*ACTION ITEM:* Within the listing below, please copy exactly the lines between the line holding "[359,887,439,904] [69,927,141,939] Malaysia" and the line holding "[313,1067,322,1076] 0 ->", inclusive.

*EXTRACTED RECORDS:*
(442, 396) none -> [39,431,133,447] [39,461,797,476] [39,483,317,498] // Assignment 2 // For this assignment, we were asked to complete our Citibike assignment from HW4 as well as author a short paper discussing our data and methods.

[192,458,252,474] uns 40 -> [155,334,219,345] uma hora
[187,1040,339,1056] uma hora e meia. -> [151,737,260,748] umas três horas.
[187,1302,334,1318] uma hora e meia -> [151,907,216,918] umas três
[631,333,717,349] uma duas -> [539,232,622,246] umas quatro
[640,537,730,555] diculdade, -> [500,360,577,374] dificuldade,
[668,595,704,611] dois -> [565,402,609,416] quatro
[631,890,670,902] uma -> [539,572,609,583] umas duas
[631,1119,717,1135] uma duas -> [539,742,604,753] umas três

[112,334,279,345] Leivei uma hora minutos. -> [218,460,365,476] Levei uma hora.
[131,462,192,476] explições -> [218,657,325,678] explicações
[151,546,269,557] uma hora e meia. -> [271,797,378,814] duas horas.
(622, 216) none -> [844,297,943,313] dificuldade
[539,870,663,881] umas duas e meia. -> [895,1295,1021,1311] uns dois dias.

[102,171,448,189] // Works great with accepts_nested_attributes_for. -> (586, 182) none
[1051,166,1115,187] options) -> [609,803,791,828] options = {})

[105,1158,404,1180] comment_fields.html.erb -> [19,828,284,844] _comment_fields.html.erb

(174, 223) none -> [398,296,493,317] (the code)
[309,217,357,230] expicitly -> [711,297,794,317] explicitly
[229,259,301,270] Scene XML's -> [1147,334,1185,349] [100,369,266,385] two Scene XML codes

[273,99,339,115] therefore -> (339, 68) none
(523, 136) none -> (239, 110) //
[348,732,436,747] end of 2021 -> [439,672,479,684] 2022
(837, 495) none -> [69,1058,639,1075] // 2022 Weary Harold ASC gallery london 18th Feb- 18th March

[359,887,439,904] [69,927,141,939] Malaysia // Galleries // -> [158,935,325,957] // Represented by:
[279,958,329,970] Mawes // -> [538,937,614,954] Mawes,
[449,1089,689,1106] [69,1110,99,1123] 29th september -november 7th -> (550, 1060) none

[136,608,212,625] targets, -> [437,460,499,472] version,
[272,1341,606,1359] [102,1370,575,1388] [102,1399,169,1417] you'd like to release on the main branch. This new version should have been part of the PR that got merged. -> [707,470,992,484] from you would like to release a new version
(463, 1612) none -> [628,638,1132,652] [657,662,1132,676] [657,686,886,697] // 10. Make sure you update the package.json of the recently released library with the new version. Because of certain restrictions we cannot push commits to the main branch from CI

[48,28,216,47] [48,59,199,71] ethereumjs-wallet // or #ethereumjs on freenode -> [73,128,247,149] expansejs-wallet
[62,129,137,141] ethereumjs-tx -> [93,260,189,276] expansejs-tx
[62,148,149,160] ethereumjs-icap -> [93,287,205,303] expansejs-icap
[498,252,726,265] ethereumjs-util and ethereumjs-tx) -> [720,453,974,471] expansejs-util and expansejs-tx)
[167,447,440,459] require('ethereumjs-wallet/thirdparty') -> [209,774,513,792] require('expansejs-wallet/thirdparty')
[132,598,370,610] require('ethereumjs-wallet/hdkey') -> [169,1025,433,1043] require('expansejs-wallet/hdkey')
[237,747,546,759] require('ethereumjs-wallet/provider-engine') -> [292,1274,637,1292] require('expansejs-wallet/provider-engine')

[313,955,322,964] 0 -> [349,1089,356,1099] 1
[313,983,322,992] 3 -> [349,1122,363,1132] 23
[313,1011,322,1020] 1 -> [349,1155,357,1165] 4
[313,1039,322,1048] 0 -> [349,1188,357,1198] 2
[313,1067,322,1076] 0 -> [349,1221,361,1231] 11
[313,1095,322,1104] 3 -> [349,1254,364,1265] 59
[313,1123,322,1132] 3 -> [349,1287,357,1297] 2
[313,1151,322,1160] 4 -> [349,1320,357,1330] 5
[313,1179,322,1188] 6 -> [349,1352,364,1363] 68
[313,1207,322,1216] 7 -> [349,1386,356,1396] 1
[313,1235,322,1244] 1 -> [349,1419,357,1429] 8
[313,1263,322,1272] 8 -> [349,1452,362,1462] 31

*WORKED SOLUTION:*
[359,887,439,904] [69,927,141,939] Malaysia // Galleries // -> [158,935,325,957] // Represented by:
[279,958,329,970] Mawes // -> [538,937,614,954] Mawes,
[449,1089,689,1106] [69,1110,99,1123] 29th september -november 7th -> (550, 1060) none

[136,608,212,625] targets, -> [437,460,499,472] version,
[272,1341,606,1359] [102,1370,575,1388] [102,1399,169,1417] you'd like to release on the main branch. This new version should have been part of the PR that got merged. -> [707,470,992,484] from you would like to release a new version
(463, 1612) none -> [628,638,1132,652] [657,662,1132,676] [657,686,886,697] // 10. Make sure you update the package.json of the recently released library with the new version. Because of certain restrictions we cannot push commits to the main branch from CI

[48,28,216,47] [48,59,199,71] ethereumjs-wallet // or #ethereumjs on freenode -> [73,128,247,149] expansejs-wallet
[62,129,137,141] ethereumjs-tx -> [93,260,189,276] expansejs-tx
[62,148,149,160] ethereumjs-icap -> [93,287,205,303] expansejs-icap
[498,252,726,265] ethereumjs-util and ethereumjs-tx) -> [720,453,974,471] expansejs-util and expansejs-tx)
[167,447,440,459] require('ethereumjs-wallet/thirdparty') -> [209,774,513,792] require('expansejs-wallet/thirdparty')
[132,598,370,610] require('ethereumjs-wallet/hdkey') -> [169,1025,433,1043] require('expansejs-wallet/hdkey')
[237,747,546,759] require('ethereumjs-wallet/provider-engine') -> [292,1274,637,1292] require('expansejs-wallet/provider-engine')

[313,955,322,964] 0 -> [349,1089,356,1099] 1
[313,983,322,992] 3 -> [349,1122,363,1132] 23
[313,1011,322,1020] 1 -> [349,1155,357,1165] 4
[313,1039,322,1048] 0 -> [349,1188,357,1198] 2
[313,1067,322,1076] 0 -> [349,1221,361,1231] 11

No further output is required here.